Areas for future research

These findings open many avenues for future research. First, cause-specific analyses are needed to unpack the mechanisms behind the observed mortality trends. Disaggregating by cause of death will help identify whether changes are driven by, for example, chronic disease, external causes, or infectious disease, but must be interpreted in light of variation across age, sex and country/region of birth. Second, the development or linkage of individual-level datasets, including information on time since migration, socio-economic position and co-morbidities, is essential to assess the validity of the ‘selection-acculturation’ hypothesis and move from descriptive to causal analysis. Third, further research should investigate how structural factors, such as racism, xenophobia and immigration policies, interact with social determinants of health to shape migrant mortality. Previous research has shown that hostile environment policies, including NHS charging regulations, can have detrimental health impacts.^20,32,33 Notably, Scotland, Northern Ireland and Ireland, which had worse mortality than E&W, would not be subject to NHS charging regulations, suggesting a complex interplay of influencing factors, likely including the role of race. Racism is a fundamental determinant of health, creating structural barriers that lead to poorer health outcomes through limited healthcare access, environmental hazards and increased psychosocial stress. ⁵ The specific impacts of racism and xenophobia on migrant health are beyond the scope and design of this paper, and warrant further exploration in future research.

Fourth, identifying factors contributing to lower mortality in some migrant groups – such as dietary habits, social networks and educational status – could offer valuable insights for improving native-born population health.

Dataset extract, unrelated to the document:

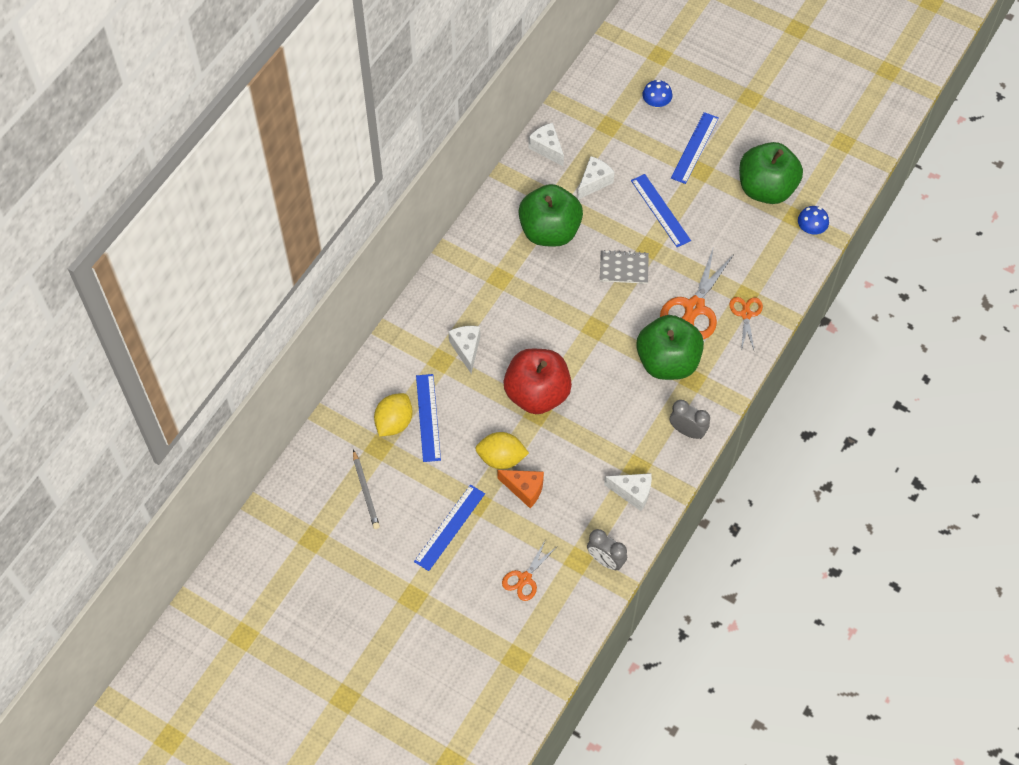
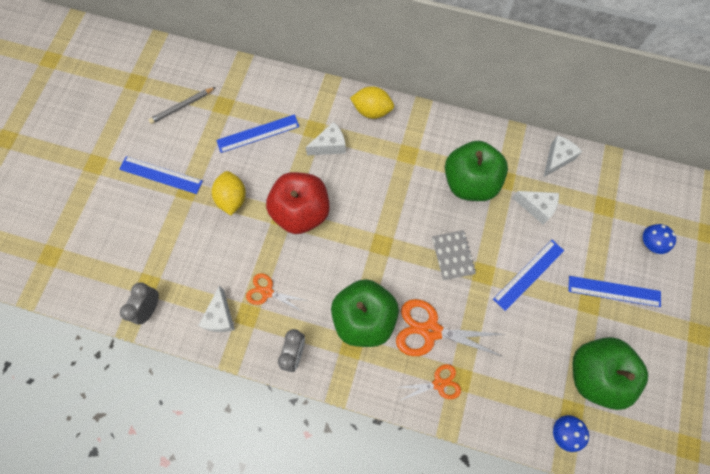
camera: 75 degrees right, 10 degrees up
(394, 422) = (247, 110): yellow lemon -> yellow lemon (372, 110)
(524, 489) = (206, 224): orange cheese -> none
(525, 578) = (123, 245): orange scissors -> orange scissors (267, 292)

Finally, comparative studies across HICs with similar migrant populations could test the generalisability of these findings and inform international policy.

Implications for public health practice and policy

Most migrant groups have better health than the native-born population, but this advantage has reduced over the time examined. While we cannot infer individual-level trajectories or causation from this repeated cross-sectional design, the observed patterns offer a valuable signal of population-level change. As the study does not include time since migration, we cannot say this change is linked to negative acculturation, but we can comment on the change in population-level data at each year studied.

The findings underline the need for targeted, community-led public health interventions to, for example, harness health benefits, where found, and to address the challenges migrants may face in areas such as accessing healthcare and poor housing. They also suggest the need to monitor how structural factors such as immigration policies, institutional racism or access to healthcare may contribute to the erosion of these advantages. Without understanding and addressing these underlying factors, strategies and interventions to mitigate migrant health disparities are unlikely to succeed.